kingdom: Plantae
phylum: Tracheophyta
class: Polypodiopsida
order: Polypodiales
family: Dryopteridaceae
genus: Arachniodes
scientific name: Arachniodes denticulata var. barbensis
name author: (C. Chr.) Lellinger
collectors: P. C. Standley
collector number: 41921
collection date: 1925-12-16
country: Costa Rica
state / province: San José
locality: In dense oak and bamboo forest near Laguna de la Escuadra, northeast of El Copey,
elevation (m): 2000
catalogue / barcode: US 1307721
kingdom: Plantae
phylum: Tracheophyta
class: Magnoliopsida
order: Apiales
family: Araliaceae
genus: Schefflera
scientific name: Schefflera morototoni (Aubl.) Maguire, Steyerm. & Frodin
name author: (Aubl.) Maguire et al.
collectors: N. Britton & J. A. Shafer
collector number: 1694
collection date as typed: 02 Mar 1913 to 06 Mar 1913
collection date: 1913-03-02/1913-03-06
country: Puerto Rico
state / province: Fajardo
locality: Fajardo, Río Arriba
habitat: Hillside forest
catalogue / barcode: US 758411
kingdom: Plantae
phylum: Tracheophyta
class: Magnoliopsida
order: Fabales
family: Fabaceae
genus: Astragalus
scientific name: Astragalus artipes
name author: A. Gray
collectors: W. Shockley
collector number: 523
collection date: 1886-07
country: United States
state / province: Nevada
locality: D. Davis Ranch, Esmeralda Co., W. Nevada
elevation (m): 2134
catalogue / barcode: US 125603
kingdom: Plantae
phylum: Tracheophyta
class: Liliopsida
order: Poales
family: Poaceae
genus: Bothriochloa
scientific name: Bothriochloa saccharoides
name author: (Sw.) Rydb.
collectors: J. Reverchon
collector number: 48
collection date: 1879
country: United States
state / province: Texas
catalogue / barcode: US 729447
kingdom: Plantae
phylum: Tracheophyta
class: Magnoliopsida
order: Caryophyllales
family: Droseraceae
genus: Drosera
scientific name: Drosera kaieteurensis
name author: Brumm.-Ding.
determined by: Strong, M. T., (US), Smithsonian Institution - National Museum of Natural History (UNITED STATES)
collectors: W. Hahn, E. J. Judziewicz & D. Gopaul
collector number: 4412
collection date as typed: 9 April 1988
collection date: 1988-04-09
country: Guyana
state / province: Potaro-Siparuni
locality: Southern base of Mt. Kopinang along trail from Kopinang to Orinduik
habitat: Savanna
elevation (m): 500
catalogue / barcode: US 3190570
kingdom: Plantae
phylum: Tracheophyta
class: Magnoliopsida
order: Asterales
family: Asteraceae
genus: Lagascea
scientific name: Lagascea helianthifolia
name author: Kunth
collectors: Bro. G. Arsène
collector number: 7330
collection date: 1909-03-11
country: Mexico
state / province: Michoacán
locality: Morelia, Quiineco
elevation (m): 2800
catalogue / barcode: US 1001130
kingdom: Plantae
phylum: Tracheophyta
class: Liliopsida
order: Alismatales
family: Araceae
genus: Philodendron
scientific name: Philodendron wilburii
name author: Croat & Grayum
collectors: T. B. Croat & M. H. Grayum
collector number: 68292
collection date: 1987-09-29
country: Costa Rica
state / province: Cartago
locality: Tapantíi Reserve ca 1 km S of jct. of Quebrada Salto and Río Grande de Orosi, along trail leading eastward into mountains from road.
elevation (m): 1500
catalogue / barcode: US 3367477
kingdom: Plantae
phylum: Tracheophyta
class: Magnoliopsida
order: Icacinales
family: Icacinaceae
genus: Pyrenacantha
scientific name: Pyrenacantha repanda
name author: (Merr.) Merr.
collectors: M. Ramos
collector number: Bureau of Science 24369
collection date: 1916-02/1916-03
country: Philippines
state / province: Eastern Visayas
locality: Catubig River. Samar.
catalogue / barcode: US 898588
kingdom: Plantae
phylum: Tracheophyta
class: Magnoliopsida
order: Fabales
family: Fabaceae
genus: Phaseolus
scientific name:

_OBJECTIVE_.
Give the material again, switching every "catalogue" to "catalog" and keeping all else as it stands.

_EXERCISE ANSWER_.
kingdom: Plantae
phylum: Tracheophyta
class: Polypodiopsida
order: Polypodiales
family: Dryopteridaceae
genus: Arachniodes
scientific name: Arachniodes denticulata var. barbensis
name author: (C. Chr.) Lellinger
collectors: P. C. Standley
collector number: 41921
collection date: 1925-12-16
country: Costa Rica
state / province: San José
locality: In dense oak and bamboo forest near Laguna de la Escuadra, northeast of El Copey,
elevation (m): 2000
catalog / barcode: US 1307721
kingdom: Plantae
phylum: Tracheophyta
class: Magnoliopsida
order: Apiales
family: Araliaceae
genus: Schefflera
scientific name: Schefflera morototoni (Aubl.) Maguire, Steyerm. & Frodin
name author: (Aubl.) Maguire et al.
collectors: N. Britton & J. A. Shafer
collector number: 1694
collection date as typed: 02 Mar 1913 to 06 Mar 1913
collection date: 1913-03-02/1913-03-06
country: Puerto Rico
state / province: Fajardo
locality: Fajardo, Río Arriba
habitat: Hillside forest
catalog / barcode: US 758411
kingdom: Plantae
phylum: Tracheophyta
class: Magnoliopsida
order: Fabales
family: Fabaceae
genus: Astragalus
scientific name: Astragalus artipes
name author: A. Gray
collectors: W. Shockley
collector number: 523
collection date: 1886-07
country: United States
state / province: Nevada
locality: D. Davis Ranch, Esmeralda Co., W. Nevada
elevation (m): 2134
catalog / barcode: US 125603
kingdom: Plantae
phylum: Tracheophyta
class: Liliopsida
order: Poales
family: Poaceae
genus: Bothriochloa
scientific name: Bothriochloa saccharoides
name author: (Sw.) Rydb.
collectors: J. Reverchon
collector number: 48
collection date: 1879
country: United States
state / province: Texas
catalog / barcode: US 729447
kingdom: Plantae
phylum: Tracheophyta
class: Magnoliopsida
order: Caryophyllales
family: Droseraceae
genus: Drosera
scientific name: Drosera kaieteurensis
name author: Brumm.-Ding.
determined by: Strong, M. T., (US), Smithsonian Institution - National Museum of Natural History (UNITED STATES)
collectors: W. Hahn, E. J. Judziewicz & D. Gopaul
collector number: 4412
collection date as typed: 9 April 1988
collection date: 1988-04-09
country: Guyana
state / province: Potaro-Siparuni
locality: Southern base of Mt. Kopinang along trail from Kopinang to Orinduik
habitat: Savanna
elevation (m): 500
catalog / barcode: US 3190570
kingdom: Plantae
phylum: Tracheophyta
class: Magnoliopsida
order: Asterales
family: Asteraceae
genus: Lagascea
scientific name: Lagascea helianthifolia
name author: Kunth
collectors: Bro. G. Arsène
collector number: 7330
collection date: 1909-03-11
country: Mexico
state / province: Michoacán
locality: Morelia, Quiineco
elevation (m): 2800
catalog / barcode: US 1001130
kingdom: Plantae
phylum: Tracheophyta
class: Liliopsida
order: Alismatales
family: Araceae
genus: Philodendron
scientific name: Philodendron wilburii
name author: Croat & Grayum
collectors: T. B. Croat & M. H. Grayum
collector number: 68292
collection date: 1987-09-29
country: Costa Rica
state / province: Cartago
locality: Tapantíi Reserve ca 1 km S of jct. of Quebrada Salto and Río Grande de Orosi, along trail leading eastward into mountains from road.
elevation (m): 1500
catalog / barcode: US 3367477
kingdom: Plantae
phylum: Tracheophyta
class: Magnoliopsida
order: Icacinales
family: Icacinaceae
genus: Pyrenacantha
scientific name: Pyrenacantha repanda
name author: (Merr.) Merr.
collectors: M. Ramos
collector number: Bureau of Science 24369
collection date: 1916-02/1916-03
country: Philippines
state / province: Eastern Visayas
locality: Catubig River. Samar.
catalog / barcode: US 898588
kingdom: Plantae
phylum: Tracheophyta
class: Magnoliopsida
order: Fabales
family: Fabaceae
genus: Phaseolus
scientific name:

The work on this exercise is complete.